Encourage immediate responses or buying decisions
- Offering a free gift or added benefits by a certain closing date is a proven way of boosting response.
- Make sure your mailshot is not misleading. You can get advice from the Committees of Advertising Practice.
Make it easy to reply
- Include your email address, website address, social media handles, postal address and phone number. Consider providing a freephone or low call cost number.
- If you want to encourage customers to visit, provide clear details of your location, including a simple map.
Offer as many payment methods as possible
- Consider giving interest-free credit for orders placed before a fixed deadline.
- Offer existing customers their normal credit terms.
Make the most of the envelope
- Printing a short 'teaser' message can build interest in what's inside.
- If you are a small firm, mailing a small list, consider writing envelopes by hand.
- Put your return address on every envelope. This allows you to update your mailing list if letters are returned to sender.
6. Getting professional help with your mailing
Should you write the mailshot yourself?
- If you have a good knowledge of your product and audience, and good writing skills, you can probably write it yourself.
- Look through the direct mail and emails you receive, and learn from other people's mistakes. Which do you open? Which do you reply to, and why?
- Do a test mailing to a small proportion of your audience to find out if the DIY approach gets results.
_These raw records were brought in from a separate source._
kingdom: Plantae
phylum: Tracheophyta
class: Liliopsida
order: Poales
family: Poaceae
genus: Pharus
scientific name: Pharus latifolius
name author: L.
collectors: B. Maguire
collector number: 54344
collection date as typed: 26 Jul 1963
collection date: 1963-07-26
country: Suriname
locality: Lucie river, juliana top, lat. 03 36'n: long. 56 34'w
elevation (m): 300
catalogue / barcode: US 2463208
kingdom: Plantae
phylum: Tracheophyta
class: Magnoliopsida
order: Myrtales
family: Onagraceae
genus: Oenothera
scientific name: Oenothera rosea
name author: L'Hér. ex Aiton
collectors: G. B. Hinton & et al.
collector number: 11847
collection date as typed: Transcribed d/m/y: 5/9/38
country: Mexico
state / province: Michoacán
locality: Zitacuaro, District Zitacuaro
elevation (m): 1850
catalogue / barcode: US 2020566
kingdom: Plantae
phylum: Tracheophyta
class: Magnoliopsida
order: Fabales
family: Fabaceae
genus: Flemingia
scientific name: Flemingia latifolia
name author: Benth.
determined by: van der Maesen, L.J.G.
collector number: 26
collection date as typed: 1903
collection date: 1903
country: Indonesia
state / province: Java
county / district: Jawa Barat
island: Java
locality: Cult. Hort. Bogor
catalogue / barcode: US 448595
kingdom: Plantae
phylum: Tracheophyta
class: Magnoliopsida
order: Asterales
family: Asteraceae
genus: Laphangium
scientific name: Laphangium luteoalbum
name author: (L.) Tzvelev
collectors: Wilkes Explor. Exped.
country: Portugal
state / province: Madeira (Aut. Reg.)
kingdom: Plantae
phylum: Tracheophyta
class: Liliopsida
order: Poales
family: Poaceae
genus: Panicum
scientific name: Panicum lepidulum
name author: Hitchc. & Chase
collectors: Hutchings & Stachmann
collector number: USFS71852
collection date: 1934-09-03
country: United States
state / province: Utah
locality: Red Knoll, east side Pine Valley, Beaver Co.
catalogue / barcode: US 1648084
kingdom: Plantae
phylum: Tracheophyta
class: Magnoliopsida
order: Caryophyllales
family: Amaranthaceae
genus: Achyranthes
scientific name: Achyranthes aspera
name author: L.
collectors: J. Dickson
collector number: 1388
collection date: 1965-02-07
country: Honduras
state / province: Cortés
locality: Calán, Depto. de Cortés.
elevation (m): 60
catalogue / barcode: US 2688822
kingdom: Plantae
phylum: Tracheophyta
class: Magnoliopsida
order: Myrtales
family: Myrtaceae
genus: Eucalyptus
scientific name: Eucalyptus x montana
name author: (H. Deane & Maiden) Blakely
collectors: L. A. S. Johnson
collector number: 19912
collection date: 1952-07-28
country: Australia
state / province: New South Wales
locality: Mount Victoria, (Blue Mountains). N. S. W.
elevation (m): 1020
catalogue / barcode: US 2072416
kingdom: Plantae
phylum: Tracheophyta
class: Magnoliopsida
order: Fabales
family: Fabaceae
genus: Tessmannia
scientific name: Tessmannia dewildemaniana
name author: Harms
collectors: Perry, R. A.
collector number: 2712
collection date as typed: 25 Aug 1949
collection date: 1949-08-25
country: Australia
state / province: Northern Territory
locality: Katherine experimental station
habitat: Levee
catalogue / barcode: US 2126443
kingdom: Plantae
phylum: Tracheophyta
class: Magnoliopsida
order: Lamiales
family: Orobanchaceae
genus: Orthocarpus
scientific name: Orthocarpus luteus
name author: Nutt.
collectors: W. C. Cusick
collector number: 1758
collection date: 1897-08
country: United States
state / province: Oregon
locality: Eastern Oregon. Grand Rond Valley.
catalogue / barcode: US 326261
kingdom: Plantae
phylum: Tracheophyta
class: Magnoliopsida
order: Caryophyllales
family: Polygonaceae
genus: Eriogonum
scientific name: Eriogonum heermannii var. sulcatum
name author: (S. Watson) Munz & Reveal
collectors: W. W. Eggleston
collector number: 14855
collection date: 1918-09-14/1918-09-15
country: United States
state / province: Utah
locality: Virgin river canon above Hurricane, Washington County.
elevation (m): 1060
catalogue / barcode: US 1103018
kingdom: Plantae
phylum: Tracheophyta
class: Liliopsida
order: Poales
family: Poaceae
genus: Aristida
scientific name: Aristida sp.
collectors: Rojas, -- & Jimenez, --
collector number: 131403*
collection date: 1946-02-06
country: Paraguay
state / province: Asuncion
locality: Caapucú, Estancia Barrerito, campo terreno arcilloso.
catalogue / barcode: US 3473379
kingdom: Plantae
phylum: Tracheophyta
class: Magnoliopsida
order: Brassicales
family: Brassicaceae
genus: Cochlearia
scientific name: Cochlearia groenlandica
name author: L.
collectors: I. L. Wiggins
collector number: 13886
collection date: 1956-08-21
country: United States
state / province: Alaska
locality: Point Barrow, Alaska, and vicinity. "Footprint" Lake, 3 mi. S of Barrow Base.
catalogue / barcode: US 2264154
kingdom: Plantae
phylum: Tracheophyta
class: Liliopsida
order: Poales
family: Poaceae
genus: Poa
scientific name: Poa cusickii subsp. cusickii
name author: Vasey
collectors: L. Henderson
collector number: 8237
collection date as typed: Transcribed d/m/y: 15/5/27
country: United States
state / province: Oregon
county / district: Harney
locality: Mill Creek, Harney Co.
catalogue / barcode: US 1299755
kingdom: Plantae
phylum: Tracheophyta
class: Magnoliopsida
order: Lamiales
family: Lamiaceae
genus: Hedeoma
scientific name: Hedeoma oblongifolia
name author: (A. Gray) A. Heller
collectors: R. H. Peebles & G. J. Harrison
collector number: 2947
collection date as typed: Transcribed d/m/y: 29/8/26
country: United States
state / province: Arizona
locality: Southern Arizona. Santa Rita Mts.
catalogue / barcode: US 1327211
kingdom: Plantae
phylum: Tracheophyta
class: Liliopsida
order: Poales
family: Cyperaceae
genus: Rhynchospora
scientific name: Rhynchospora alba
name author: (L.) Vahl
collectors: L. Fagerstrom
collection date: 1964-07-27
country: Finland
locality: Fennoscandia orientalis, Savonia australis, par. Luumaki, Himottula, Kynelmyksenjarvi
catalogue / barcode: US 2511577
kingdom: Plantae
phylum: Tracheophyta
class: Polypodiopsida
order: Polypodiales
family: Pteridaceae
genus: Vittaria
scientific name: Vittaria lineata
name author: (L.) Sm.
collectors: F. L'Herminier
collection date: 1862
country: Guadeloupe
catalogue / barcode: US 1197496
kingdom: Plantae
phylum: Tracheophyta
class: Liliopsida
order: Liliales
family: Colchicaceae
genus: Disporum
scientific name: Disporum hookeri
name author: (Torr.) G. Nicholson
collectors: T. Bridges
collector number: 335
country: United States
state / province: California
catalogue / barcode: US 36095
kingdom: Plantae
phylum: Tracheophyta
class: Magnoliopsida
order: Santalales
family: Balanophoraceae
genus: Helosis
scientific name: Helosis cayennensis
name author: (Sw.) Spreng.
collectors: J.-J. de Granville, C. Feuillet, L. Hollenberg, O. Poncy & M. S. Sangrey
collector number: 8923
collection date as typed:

If response is poor, get help from a professional.
- A good freelance should be able to write a compelling mailshot for a few hundred pounds.
- Find direct marketing guidance and suppliers from the Data and Marketing Association.
- Get guidance on advertising regulations or bespoke copy advice from the Committees of Advertising Practice.
- Find out about your data protection obligations from the Information Commissioner's Office.
- Find out about Business Reply and Freepost services from Royal Mail.
- Check call costs for different phone numbers through Ofcom.